The organic EL device was induced to emit light by varying the applied voltage using a direct current-constant voltage power supply (produced by KEITHLEY, source meter model 2400). Here, the luminance, emission spectrum, and emission intensity were measured using a luminance measurement device (produced by Topcon, SR-3).

Here, the external quantum efficiency was calculated from the emission spectrum, luminance, and current value at the time of measurement. The external quantum efficiency at a luminance of 1,000 cd/m² was defined as EQE[%], and the external quantum efficiency at a current density of 0.1 mA/cm² was defined as MaxEQE[%].

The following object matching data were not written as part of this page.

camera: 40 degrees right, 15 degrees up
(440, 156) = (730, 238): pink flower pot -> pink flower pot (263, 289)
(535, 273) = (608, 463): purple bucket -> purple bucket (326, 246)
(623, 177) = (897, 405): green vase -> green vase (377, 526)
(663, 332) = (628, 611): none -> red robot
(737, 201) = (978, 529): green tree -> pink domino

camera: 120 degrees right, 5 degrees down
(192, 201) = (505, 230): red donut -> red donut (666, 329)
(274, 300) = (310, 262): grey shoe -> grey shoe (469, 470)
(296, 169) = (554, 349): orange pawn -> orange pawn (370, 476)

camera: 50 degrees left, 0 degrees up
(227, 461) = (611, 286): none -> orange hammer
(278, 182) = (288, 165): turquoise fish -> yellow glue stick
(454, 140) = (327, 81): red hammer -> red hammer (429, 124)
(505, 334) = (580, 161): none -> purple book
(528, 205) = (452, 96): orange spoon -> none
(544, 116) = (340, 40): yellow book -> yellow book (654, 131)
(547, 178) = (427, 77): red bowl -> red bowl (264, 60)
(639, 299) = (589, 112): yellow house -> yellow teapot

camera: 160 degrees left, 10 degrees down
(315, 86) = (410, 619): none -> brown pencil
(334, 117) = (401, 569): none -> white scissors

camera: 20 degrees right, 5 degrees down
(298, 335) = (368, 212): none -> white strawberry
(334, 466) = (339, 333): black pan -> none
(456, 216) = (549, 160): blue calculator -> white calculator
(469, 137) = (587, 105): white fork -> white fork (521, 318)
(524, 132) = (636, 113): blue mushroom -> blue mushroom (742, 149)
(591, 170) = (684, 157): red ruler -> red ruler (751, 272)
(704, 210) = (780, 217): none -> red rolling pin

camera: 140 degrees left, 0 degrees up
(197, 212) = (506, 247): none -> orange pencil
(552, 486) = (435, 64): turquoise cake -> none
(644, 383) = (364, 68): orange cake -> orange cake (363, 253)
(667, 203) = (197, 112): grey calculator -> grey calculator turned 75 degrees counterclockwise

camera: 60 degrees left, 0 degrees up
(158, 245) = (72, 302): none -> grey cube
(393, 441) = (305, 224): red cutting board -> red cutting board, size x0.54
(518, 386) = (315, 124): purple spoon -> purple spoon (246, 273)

Results of evaluating OLEDs are shown in Table 9. The OLEDs manufactured using Compound 1 of the disclosure as a luminescent material had higher external quantum yield than the OLEDs manufactured using Comparative Compound 1 as a luminescent material. That is, it is understood that the light extraction efficiency improved by high TDO according to the disclosure clearly contributes to high efficiency of the device, and it is confirmed that the compound is excellent as a luminescent dopant.

As shown in Table 9, the OLEDs manufactured using Compound 1 of the disclosure as a luminescent material had higher external quantum yields than the OLEDs manufactured using Comparative Compound C1 as a luminescent material. Accordingly, it is understood that the light extraction efficiency improved by high TDO according to the disclosure clearly contributes to high efficiency of the device, and it is confirmed that the compound of the disclosure is excellent as a luminescent dopant.

According to an embodiment of the disclosure, a compound that has a peak wavelength in a blue wavelength region of an emission spectrum and enables high-efficiency luminescence may be provided. In addition, according to another embodiment, an organic electroluminescence device including the compound may be provided. In addition, according to another embodiment, a means for achieving high-efficiency luminescence by the organic electroluminescence device in which a peak wavelength is in a blue wavelength region of an emission spectrum may be provided.

It should be understood that embodiments described herein should be considered in a descriptive sense only and not for purposes of limitation. Descriptions of features or aspects within each embodiment should typically be considered as available for other similar features or aspects in other embodiments. While one or more embodiments have been described with reference to the figures, it will be understood by those of ordinary skill in the art that various changes in form and details may be made therein without departing from the spirit and scope as defined by the following claims.